Ülkedeki dengesiz yerleşme düzeninin ve kentlerin aşırı fiziki büyümesi ve yoğunlaşmanın önlenebilmesi için alternatif kentsel yerleşmelerin desteklenmesi ihtiyacı artarak devam etmiştir.
Kente göç edenler yeterince kentlileşememekte kentin sunduğu bilgi, sermaye, teknoloji ve rekabet yoğun kültürün uzağında kalarak kimliklerini kaybetmesine çabası ile kent yaşamına uyum sağlayamamaktadır.
Kent rantlarının yüksekliği ve götürülecek altyapı hizmetleri ile artan rantlardan kamuya dönüş olmaması yasal olmayan bir gayri menkul piyasasının oluşmasına neden olmaktadır.
b. Kentleşme Sorununun Çözümüne Yönelik İlkeler
7. Planda kentleşme sorunlarının çözümünde yer verilen ilke ve politikalar şu görünümdedir:
- Yerleşmelerin planlanmasında, planlama — uygulama — denetim süreci bütünleştirici ve yönlendirici bir boyutta yeniden düzenlenecektir.
- Kentlerdeki yaşam çevresi ve yaşam kapasitesi geliştirilecek ve iyileştirilecektir.
- Kentleşmede yatay ve dikey dengenin sağlanmasına yönelik olarak sanayileşme, kamu yatırımları ve teşvik politikalarının büyük şehirlere göçü ve sanayi yığılmasını özendirmemesine dikkat edilecek; göç, metropoller yerine bölge merkezlerine, orta büyüklükteki kentlere ve merkezi nitelikteki diğer yerleşim birimlerine yönlendirilmeye çalışılacaktır. Bu amaçla geliştirilecek kentler, sanayi teşvikleri, alt yapı, hizmet ve konut yatırımları ile desteklenecektir.
- Plan döneminin sonunda en az bir kentin yüksek katma değerli faaliyetlerin yoğunlaştığı uluslar arası bir merkez haline getirilmesi sağlanacaktır.
- Kente göç eden nüfusun kentlileşme sorunları üzerinde dikkatle durulacak eğitim kurumları, gönüllü kuruluşlar, sivil örgütler ve kitle iletişim araçlarıyla eğitsel uyum programları hazırlanması ve uygulanması sağlanacaktır.

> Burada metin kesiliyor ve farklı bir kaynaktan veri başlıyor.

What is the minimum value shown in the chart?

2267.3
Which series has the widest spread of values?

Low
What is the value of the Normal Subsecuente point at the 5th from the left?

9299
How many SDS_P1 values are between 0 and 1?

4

c. Konut Sorununa Yaklaşım
7. Planda Konut Sorunlarının çözümünde yer verilen ilke ve politikalar şu görünümdedir:[80]
- Doğu ve Güney Anadolu Bölgeleri başta olmak üzere, kalkınmada öncelikli yörelerde geliştirilecek projeler ile konut üretimi hızlandırılacaktır.

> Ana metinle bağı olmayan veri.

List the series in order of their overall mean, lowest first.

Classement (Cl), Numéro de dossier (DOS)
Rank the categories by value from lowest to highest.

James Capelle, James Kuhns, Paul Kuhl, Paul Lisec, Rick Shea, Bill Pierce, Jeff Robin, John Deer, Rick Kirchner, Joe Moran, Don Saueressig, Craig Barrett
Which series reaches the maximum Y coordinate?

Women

7. Plan döneminde nüfusu 20 binden az olan yerleşim yerlerinde demografik gelişmelerden doğacak yeni konut ihtiyacının toplam 148 bin, nüfusu 20 binden fazla olan yerleşim yerlerinde ise toplam 2.142 bin olacağı tahmin edilmektedir. Ayrıca, yenileme ihtiyacı ve afet konutları olarak birikmiş ihtiyaç dahil her yıl 50 bin civarında yeni konut yapılması gerekecektir. Bu durumda, Plan döneminde toplam 2.540 bin yeni konuta ihtiyaç olacaktır.
- Hızlı kentleşme ve kentsel altyapı ile ilgili tüm uygulamalar bir bütünlük içinde ele alınacak ve merkezi yönetim ile yerel yönetimler arasındaki koordinasyon ile gerçekleştirilecektir.
- Gecekondu mevzuatı günün şartlarına getirilecektir.
- Konut teknolojisindeki gelişmeler desteklenerek yaygınlaştırılacaktır.
- Yüzde 92’si deprem bölgelerinde bulunan ülkemizde doğal afetlerin önlenmesi ve zararlarının azaltılması yönünde çalışmalar yapılacak, afet riskini en aza indirmek için gerekli önlemler alınacaktır.

H. Sekizinci Beş Yıllık Kalkınma Planı (2001-2005)

1. Kentleşme ve Konut Sorunlarına Yaklaşım ve İzlenecek Politikalar
a. Kentleşme Sorununa Yaklaşım
8. Plan döneminde şehirleşme hızının, yıllık ortalama yüzde 4,75 oranında gerçekleşeceği tahmin edilmektedir. 2000 yılında 43,3 milyon olduğu tahmin edilen kentsel nüfusun, 2005 yılı sonunda 54,7 milyona ulaşarak toplam nüfusun yüzde 78’ini oluşturması beklenmektedir. 2005 yılında kentsel yerleşime birimlerinin 345’ekonomik ulaşacağı, bu yerleşme birimlerindeki nüfus artışının yaklaşık 11,4 milyon olması beklenmektedir.[81]
8. Planda kentleşme sonunda izlenecek politikalar şu görünümdedir:[82]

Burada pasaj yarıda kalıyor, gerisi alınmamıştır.